These are big moments in magazine design: Esquire in the sixties, when George Lois creates a new iconic vocabulary of celebrities and politics (Muhammad Ali as St. Sebastian, for instance); New York in the late sixties and seventies, when Milton Glaser and Walter Bernard reengineer the architecture of a magazine page (sidebars, call-outs, subheads; type as graphic element); and Condé Nast, in the eighties, when, because of the power of design emperor Alexander Liberman, art directors become as important as editors.
And then there is Roger Black ("I've designed more magazines than you'll ever read," he has been known to say). The last thing you would ever do, or that he would ever want you to do, is associate him with one moment or magazine, no matter how significant or momentous. Instead, the goal he seems to have set for himself is to design, practically speaking, all magazines. And, to a large degree, he has succeeded -- certainly he has designed more magazines than anybody else; he may also have made more money from magazines than any nonowner. This is not so much about homogenization, necessarily, as it is about, perhaps, compatibility. We (the general reader) expect magazines to look the way Roger makes them look. Roger has created a standard. Using a Macintosh, he has become the Windows of print.

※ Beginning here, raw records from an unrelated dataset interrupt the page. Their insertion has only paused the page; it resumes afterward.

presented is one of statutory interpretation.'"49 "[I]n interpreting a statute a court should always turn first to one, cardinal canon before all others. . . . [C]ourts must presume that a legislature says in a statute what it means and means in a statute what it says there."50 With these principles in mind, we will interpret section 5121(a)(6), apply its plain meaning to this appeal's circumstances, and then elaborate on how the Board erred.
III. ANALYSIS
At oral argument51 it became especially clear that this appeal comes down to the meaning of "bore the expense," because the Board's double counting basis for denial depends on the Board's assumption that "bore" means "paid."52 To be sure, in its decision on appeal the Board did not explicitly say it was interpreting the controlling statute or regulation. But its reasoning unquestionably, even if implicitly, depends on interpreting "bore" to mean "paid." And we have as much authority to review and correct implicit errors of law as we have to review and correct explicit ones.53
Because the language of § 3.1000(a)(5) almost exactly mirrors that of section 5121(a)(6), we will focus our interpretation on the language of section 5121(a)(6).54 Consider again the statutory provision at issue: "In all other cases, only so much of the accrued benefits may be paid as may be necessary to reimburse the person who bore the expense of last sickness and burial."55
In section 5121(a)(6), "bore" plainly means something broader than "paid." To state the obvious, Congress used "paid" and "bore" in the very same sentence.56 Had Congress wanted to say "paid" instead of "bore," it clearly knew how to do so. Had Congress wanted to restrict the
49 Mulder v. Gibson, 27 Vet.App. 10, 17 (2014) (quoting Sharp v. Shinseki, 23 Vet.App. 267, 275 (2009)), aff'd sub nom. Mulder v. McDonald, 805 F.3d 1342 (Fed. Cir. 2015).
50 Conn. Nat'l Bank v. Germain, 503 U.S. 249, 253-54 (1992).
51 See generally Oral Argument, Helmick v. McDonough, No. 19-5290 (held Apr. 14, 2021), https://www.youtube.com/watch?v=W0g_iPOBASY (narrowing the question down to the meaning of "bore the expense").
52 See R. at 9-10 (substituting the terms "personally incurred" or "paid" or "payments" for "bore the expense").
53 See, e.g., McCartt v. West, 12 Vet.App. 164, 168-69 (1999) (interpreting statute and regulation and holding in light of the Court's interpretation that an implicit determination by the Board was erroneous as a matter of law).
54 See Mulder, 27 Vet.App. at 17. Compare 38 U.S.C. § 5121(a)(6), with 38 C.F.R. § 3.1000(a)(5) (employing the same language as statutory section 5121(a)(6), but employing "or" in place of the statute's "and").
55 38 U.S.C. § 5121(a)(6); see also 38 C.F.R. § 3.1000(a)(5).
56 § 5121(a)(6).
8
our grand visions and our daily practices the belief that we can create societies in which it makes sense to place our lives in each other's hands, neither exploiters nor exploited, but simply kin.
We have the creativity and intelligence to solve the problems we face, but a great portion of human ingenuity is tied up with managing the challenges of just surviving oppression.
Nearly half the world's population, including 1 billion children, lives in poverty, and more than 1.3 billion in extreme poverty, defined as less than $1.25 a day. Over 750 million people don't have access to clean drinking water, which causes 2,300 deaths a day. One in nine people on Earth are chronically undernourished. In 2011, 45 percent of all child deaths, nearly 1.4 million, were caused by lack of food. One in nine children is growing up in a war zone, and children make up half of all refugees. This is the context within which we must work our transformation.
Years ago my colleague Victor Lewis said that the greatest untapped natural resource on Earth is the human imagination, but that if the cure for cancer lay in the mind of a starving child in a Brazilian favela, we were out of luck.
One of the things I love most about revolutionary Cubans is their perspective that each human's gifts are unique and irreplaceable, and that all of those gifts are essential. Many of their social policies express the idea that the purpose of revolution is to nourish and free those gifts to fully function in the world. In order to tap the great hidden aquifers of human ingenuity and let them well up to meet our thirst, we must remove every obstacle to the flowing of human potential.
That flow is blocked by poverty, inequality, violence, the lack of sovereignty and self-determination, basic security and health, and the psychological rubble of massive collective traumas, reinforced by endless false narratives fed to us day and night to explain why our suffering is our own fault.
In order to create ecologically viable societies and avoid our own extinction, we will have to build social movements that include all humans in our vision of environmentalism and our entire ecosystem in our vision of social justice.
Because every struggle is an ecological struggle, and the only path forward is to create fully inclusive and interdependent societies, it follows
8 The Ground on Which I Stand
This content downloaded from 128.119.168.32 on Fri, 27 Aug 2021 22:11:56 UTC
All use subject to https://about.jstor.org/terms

Roger-watchers, who include other designers, as well as former clients, employees, and protégés (in fact, there is a Website devoted to Roger-watching), would not disagree very much with this assessment -- but it would make them laugh anyway. This is strictly laughing with and not at. What's funny is that year after year, magazine after magazine, doing pretty much exactly as he pleases, in some seemingly effortless, amazingly overpriced fashion, he somehow keeps everyone happy -- many even find him endearing.
Most recently, the National Enquirer, the Star, and the Globe's new owners -- a buyout firm undoubtedly thinking of a tabloid IPO -- have hired him. Roger's redesigning the tabs seems way off. Roger's stock-in-trade is fealty to classic, elegant typographical standards -- serif type and Oxford rules -- while a sensationalist tabloid's reason for existing involves pretty much an opposite philosophy about type (the more vulgar the better) and taste. Obviously though, even the tabloids, forced to compete with the tabloidization of the general media, must have sensed that there is something unavoidable or inevitable about Roger.
I have hired Roger, too -- more than once. In each instance, I hired Roger even though it was obvious -- it is part of Roger's charm that everything is obvious -- that Roger himself devotes very little time to any one project he takes on (once, in a rare working meeting I had with Roger, he spent a few minutes looking carefully at a prototype and then made his single and singular contribution to the project: "Lose the Bodoni") and that his junior and junior-junior designers will do the job. So why do we (that is, virtually everyone who has a magazine to design and who is able and willing to afford him) hire Roger if we don't actually get Roger himself, and if, what's more, he'll make our magazine (or newspaper or Website) look like everyone else's?
"Roger stages an office Christmas party and explains that he would like everyone to leave the building carrying a component part of one of his many Macintosh workstations."
What is the attraction? What is the compulsion to hire Roger?
Roger has designed or redesigned Rolling Stone, The New York Times Magazine, Newsweek, McCall's, The New Republic, Fast Company, Reader's Digest, Foreign Affairs, Advertising Age, Esquire, and now the National Enquirer (to name just a brief sampling). His new, parallel Web career goes from parentsoup.com and barnesandnoble.com to the U.S. Senate. The accomplishment and anomaly here is not just that he could fit his style to such contradictory enterprises but that he could get along with such disparate proprietors and corporations.
What this says about Roger, I've come to think, is that he has, not unendearingly, many character traits in common with the Claude Rains character Louis Renault, the police captain in Casablanca who is able to prosper with Free French and Germans alike -- that is, a high level of irony and an innate sense of the minimum obeisance his many patrons demand. "He is," according to one editor, "the greatest operator in New York today." Which is saying something. (Indeed, you suspect you might one day discover that he is, underneath his pleasantly cynical exterior, like Louis, a decent fellow -- even a dedicated designer.)
What Roger's vast success says about the people who hire him is more complex. In some sense, the very thing that is annoying about Roger when you're paying him (that he is off in Milan at the Principessa or in Paris at the Ritz) is what you value him for, too: He's taken the art out of art director. He is the antidote to Fabien Baron and Tibor Kalman and Neville Brody -- the temperamental and unpredictable designers. The fact that Roger himself is not there doing the job you're paying him for is, in some ways, a relief; you get the name without the ego.